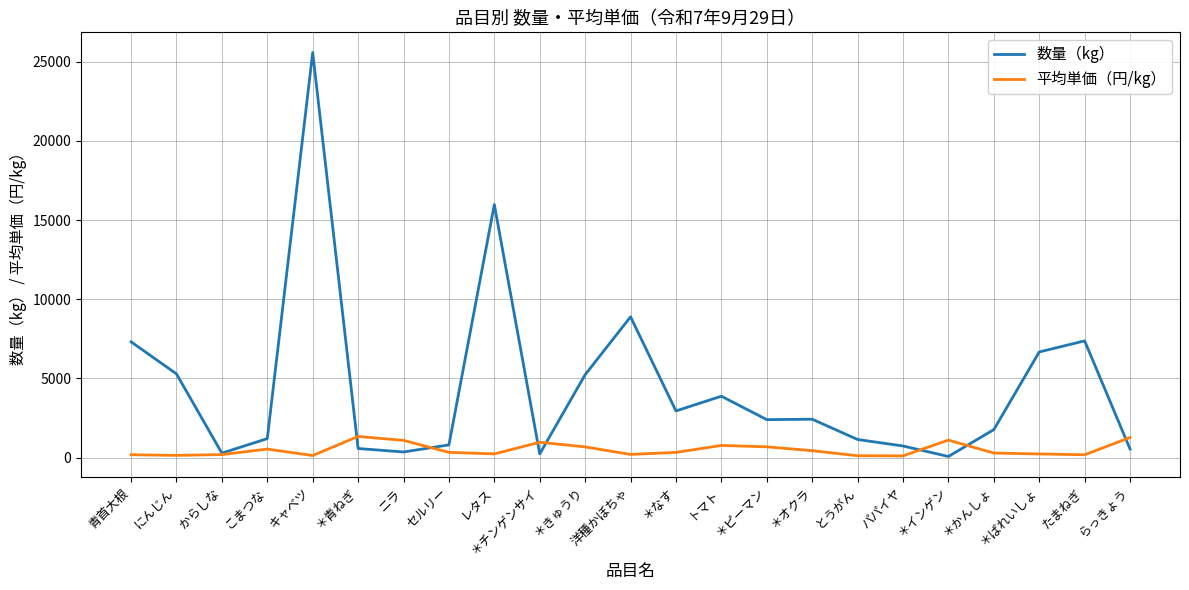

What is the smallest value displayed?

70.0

○ ○ ○ ○ ○

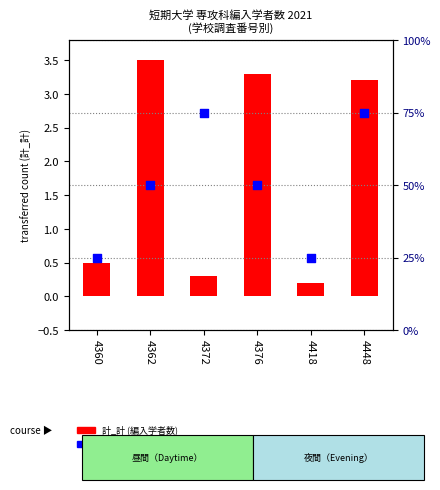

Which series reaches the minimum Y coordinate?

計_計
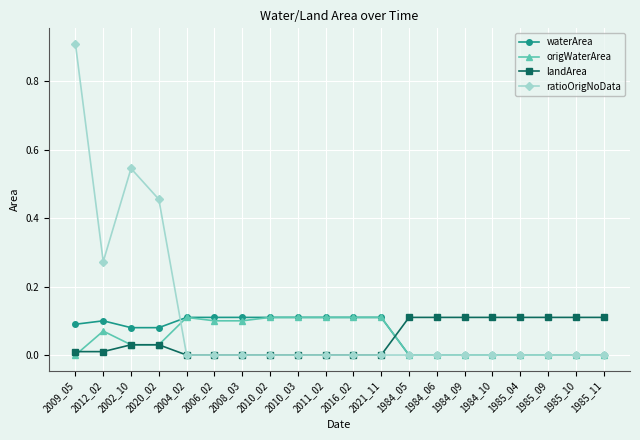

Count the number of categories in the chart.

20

○ ○ ○ ○ ○

Try it ▸
Count the lines in the entries above that contain the word "reaches". Give only the number.

The completed task ▸
1